Wednesday, August 22, 2012

The last couple weeks have been really busy for me. It's also been extremely boring for the kids. You see, the garden has been producing more than we can keep up with, so we've been busy trying to preserve what we can. Last weekend we spent our Saturday pickling jalapenos. When you have a wheel barrow half filled with jalapenos, you know it's going to be an all day process.


The potato bugs have started spreading onto other plants so I've had to pick almost all our eggplant and quick make meals that we can freeze because there isn't much else you can do with eggplant that won't have it turn out mushy. So we'll be eating quite a few eggplant parmigiana and pasta meals in the near future.

One of my favorite canning veggies are the green beans. Not only is it my favorite way to eat them but I don't have a pressure cooker, which is required for canning beans. So it becomes a social event as I help my mother-in-law pick her beans and we combine what we have to get enough canners for both of us and she pressure cooks them. (Dusty and Rosie both helped us with different steps this year which was really nice.)

My least favorite, and a first time canning item for me, has been preserving the tomatoes. I was slowly skinning and freezing them as they came but the tomato plants are in full harvest mode now and there was no way I could keep up. It was getting to be really overwhelming. So Dusty and I took the plunge and bought a tomato juicer. The kids were thrilled!

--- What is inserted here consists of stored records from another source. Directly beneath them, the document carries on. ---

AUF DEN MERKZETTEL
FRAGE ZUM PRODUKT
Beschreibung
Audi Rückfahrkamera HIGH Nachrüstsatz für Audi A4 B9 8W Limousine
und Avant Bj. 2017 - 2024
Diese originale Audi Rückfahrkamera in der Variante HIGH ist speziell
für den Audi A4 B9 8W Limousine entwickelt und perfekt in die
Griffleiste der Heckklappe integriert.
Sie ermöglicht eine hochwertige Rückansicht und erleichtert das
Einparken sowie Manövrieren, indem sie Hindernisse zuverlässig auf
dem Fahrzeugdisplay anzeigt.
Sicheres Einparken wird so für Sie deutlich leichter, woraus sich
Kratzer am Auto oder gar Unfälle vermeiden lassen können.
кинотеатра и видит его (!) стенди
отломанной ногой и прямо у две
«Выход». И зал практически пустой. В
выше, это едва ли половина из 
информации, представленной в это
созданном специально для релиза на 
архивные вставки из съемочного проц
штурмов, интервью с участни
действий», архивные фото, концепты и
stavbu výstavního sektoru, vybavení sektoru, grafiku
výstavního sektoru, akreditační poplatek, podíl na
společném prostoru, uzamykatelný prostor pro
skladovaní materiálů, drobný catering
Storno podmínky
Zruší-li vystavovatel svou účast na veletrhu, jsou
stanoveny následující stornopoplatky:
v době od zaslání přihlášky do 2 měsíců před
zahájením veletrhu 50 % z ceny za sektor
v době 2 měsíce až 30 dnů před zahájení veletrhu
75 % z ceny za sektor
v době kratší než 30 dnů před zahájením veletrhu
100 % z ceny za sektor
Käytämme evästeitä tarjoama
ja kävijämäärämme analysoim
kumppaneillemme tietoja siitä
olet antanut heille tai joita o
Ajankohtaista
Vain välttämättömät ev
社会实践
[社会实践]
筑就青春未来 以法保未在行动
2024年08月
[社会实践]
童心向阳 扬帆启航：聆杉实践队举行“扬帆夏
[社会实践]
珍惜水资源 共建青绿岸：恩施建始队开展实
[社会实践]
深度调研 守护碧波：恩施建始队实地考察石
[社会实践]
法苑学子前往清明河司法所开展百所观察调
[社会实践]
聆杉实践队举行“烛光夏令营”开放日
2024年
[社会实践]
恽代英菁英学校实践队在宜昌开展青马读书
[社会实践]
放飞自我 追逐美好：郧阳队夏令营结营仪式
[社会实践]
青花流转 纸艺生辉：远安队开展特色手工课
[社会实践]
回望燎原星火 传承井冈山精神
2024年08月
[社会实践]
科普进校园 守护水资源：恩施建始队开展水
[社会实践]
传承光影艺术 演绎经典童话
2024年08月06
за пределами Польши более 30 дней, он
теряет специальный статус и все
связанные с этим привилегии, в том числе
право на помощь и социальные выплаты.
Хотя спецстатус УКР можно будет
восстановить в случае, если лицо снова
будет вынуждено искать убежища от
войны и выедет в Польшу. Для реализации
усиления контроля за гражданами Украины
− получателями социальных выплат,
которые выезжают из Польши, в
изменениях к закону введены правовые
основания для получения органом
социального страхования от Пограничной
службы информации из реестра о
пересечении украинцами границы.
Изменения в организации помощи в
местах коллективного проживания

So far, I've cooked down about 50 lbs of tomatoes into a sauce and I have to do that yet again to get through what we've harvested so far. Worse yet? It's just sitting in my fridge as we haven't even canned them yet. My fridge is stock full of tomato sauce and juice and I don't foresee an open day for Dusty and I to actually jar them until after our big party this weekend.

Somebody hold me?

The good news is that we should really save quite a bit of money on our grocery bill this year. I've got at least 8 meals prepared in the freezer along with the foods we've frozen and canned. Here's hoping the garden stops soon or at least slows down enough to just enjoy as we go.

P.S.
I didn't even mention the pepper jelly, salsa, beets, brussel sprouts, roma green beans and stuffed peppers I've worked on in the last month or so. Do you see why I'm so overwhelmed now?